Arctium lappa Extract Suppresses Inflammation and Inhibits Melanoma Progression

Abstract

Background: Arctium lappa has been used as popular medicinal herb and health supplement in Chinese societies. Bioactive components from A. lappa have attracted the attention of researchers due to their promising therapeutic effects. In this study, we investigated the effects of A. lappa hydroalcoholic extract (Alhe) during different models of inflammation, in vivo. Methods: The anti-inflammatory activity was evaluated through the air pouch model. For this, mice received an inflammatory stimulus with lipopolysaccharide (LPS) and were later injected with Alhe. To assess anti-tumoral activity, the animals were inoculated with B16F10 cells and injected with Alhe every 5 days, along the course of 30 days. Controls were submitted to the same conditions and injected with the vehicle. Peritoneal or air pouch fluids were collected to evaluate leukocyte counting or cellular activation via quantification of cytokines and nitric oxide. Results: Alhe injection reduced the neutrophil influx and production of inflammatory mediators in inflammatory foci after LPS or tumor challenges. Furthermore, Alhe injection reduced tumor growth and enhanced mice survival. Conclusions: Collectively, these data suggest that Alhe regulates immune cell migration and activation, which correlates with favorable outcome in mouse models of acute inflammation and melanoma progression.

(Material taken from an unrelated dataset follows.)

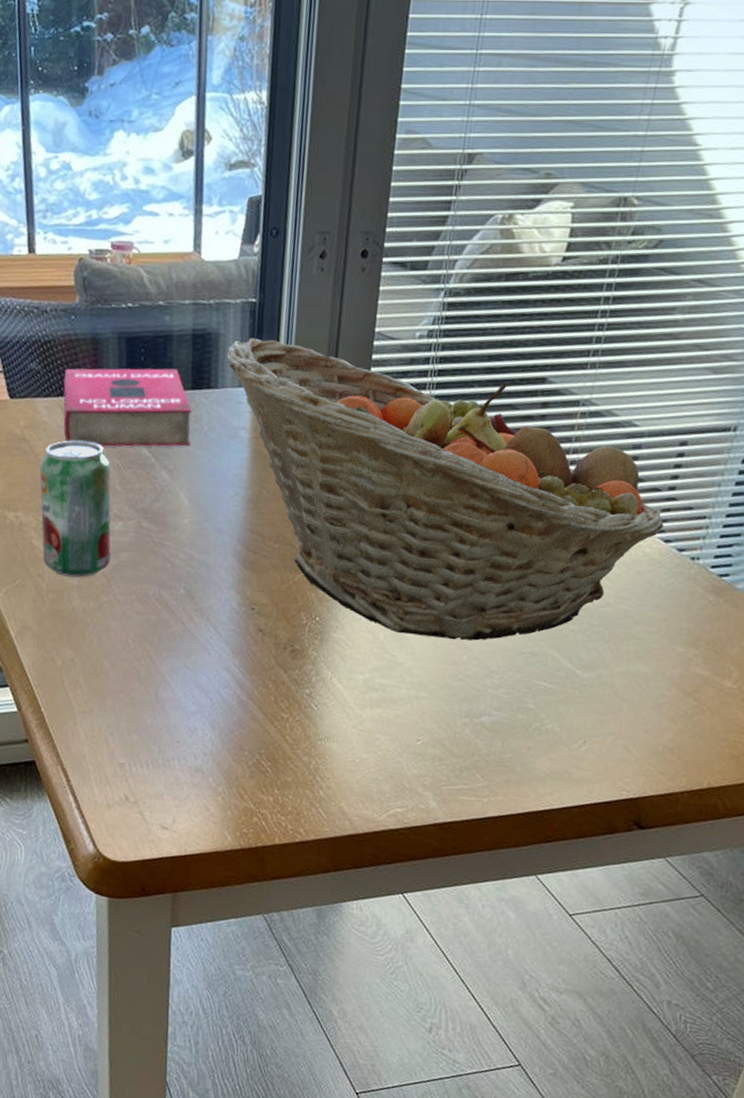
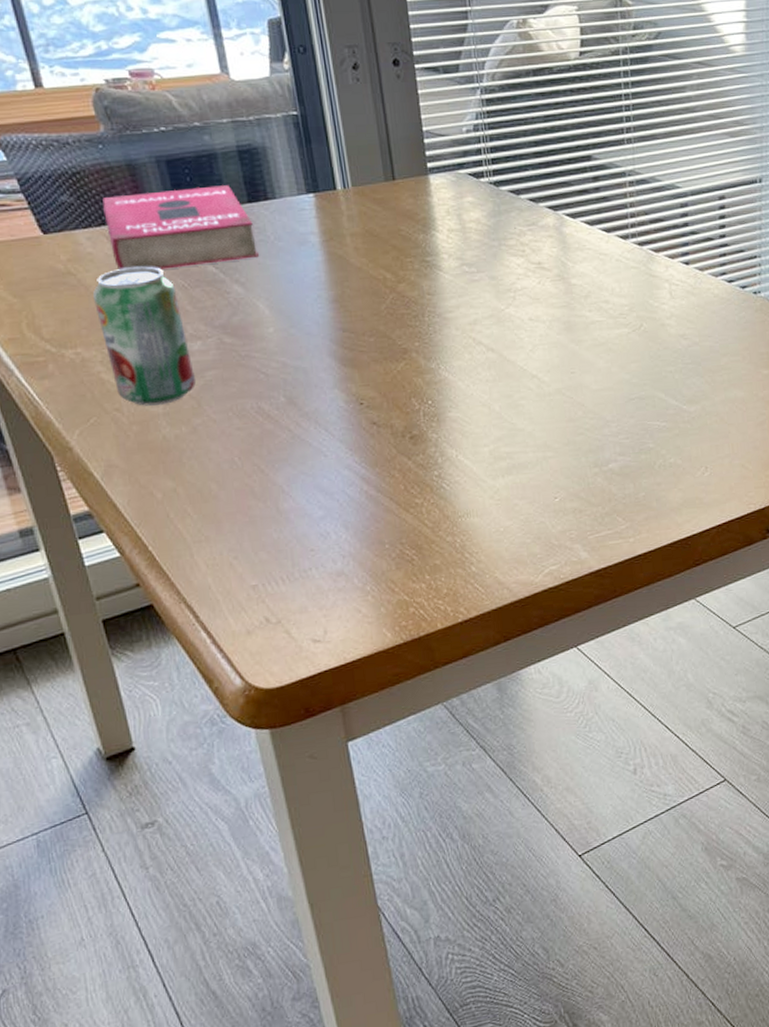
fruit basket: present [226,338,664,641] -> none [278,148,724,402]

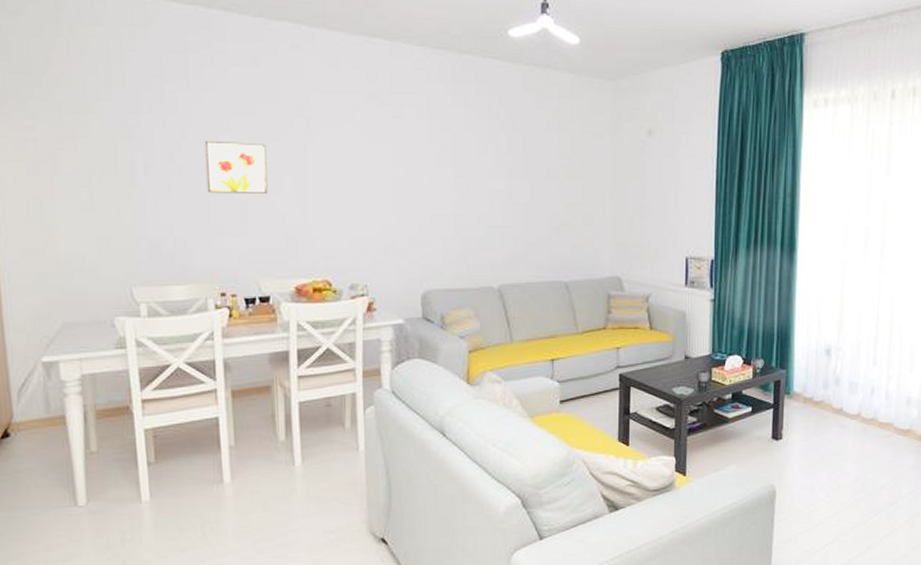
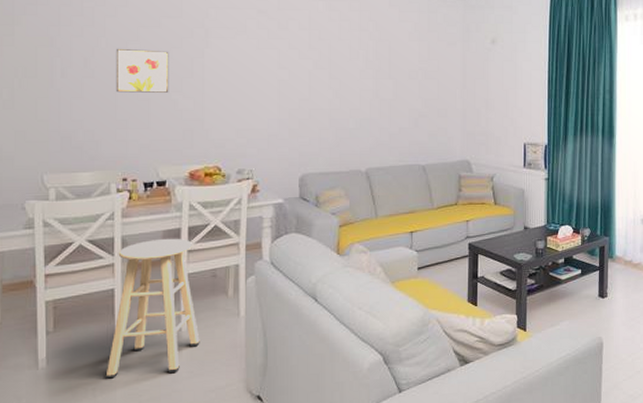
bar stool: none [214,362,316,515] -> present [105,238,200,379]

Keywords: Arctium lappa; inflammation; melanoma; natural product; phytomedicine.

Figure 1

Alhe induces leukocyte accumulation into the peritoneal cavity and peripheral blood. Total leukocytes and neutrophils were evaluated after injection of 300 μL of Alhe at different concentrations (50, 300, and 500 mg/kg) in the peritoneal cavity (A,B) or peripheral blood (C,D). The experiment was conducted twice using five mice per group (n = 10); the error bars denote ± SEM. * indicates control PBS versus different doses. These differences were considered significant when p < 0.05, according to ANOVA with Tukey’s post-test.

Figure 2

A. lappa extract suppresses inflammation in lipopolysaccharide (LPS)-inflamed air pouches. After 1 h of injection of phosphate-buffered saline (PBS) (PBS/1 mL/pouch) or LPS (1 μg/mL/1 mL/pouch) into air pouches, mice were injected with Alhe (300 mg/kg/1 mL/pouch) or PBS (PBS/1 mL/pouch). Total and differential leukocyte numbers were determined in the lavage fluid, after 4 h. (A) Total leukocytes, (B) neutrophils, (C) mononuclear cell counts, and (D) total protein quantification. (E) IL-6, (F) TNF-α, and (G) IL-1β were quantified by ELISA. The experiment was conducted twice using five mice per group (n = 5), and error bars denote mean ± SEM. * PBS (control) versus LPS; # LPS versus LPS + A. lappa. Differences were considered significant if p < 0.05 according to ANOVA with Tukey’s post-test.

Figure 3

A. lappa extract reduced inflammation induced by tumor implantation. (A,C) Total leukocytes and (B,D) neutrophil accumulation was evaluated in the peritoneal cavity after 30 days of the B16F10 melanoma implantation. The animals received Alhe (50 mg/kg/300 μL) or PBS (300 μL) via i.p. every 5 days for 30 days. (E) Total protein, (F) NO₂⁻, (G) IL-6; (H) TNF-α, and (I) IL-1β were quantified in the peritoneal fluid. The experiment was conducted twice using five mice per group (n = 5). Data represents mean ± SEM. * control versus tumor or tumor + A. lappa; ^# tumor versus A. lappa. Differences were considered significant with p < 0.05 according to ANOVA with Tukey’s post-test.

Figure 4

A. lappa extract reduces tumor growth and rescues animal mortality. (A) For assessment of tumor size and (B) mice survival, B16F10 melanoma cells were implanted and the animals received Alhe (50 mg/kg/300 μL) or PBS (300 μL) every 5 days for 30 days. (A) Tumors were measured with a Vernier caliper, and tumor volume was calculated with the equation—tumor length × height × width/2. (B) Animal survival was monitored for 30 days. The experiment was conducted twice using five mice per group (n = 5). Data denote mean ± SEM. * Tumor versus tumor + A. lappa. Differences were considered significant with p < 0.05, according to ANOVA with Tukey’s post-test (tumor growth) or the log-rank test (mice survival).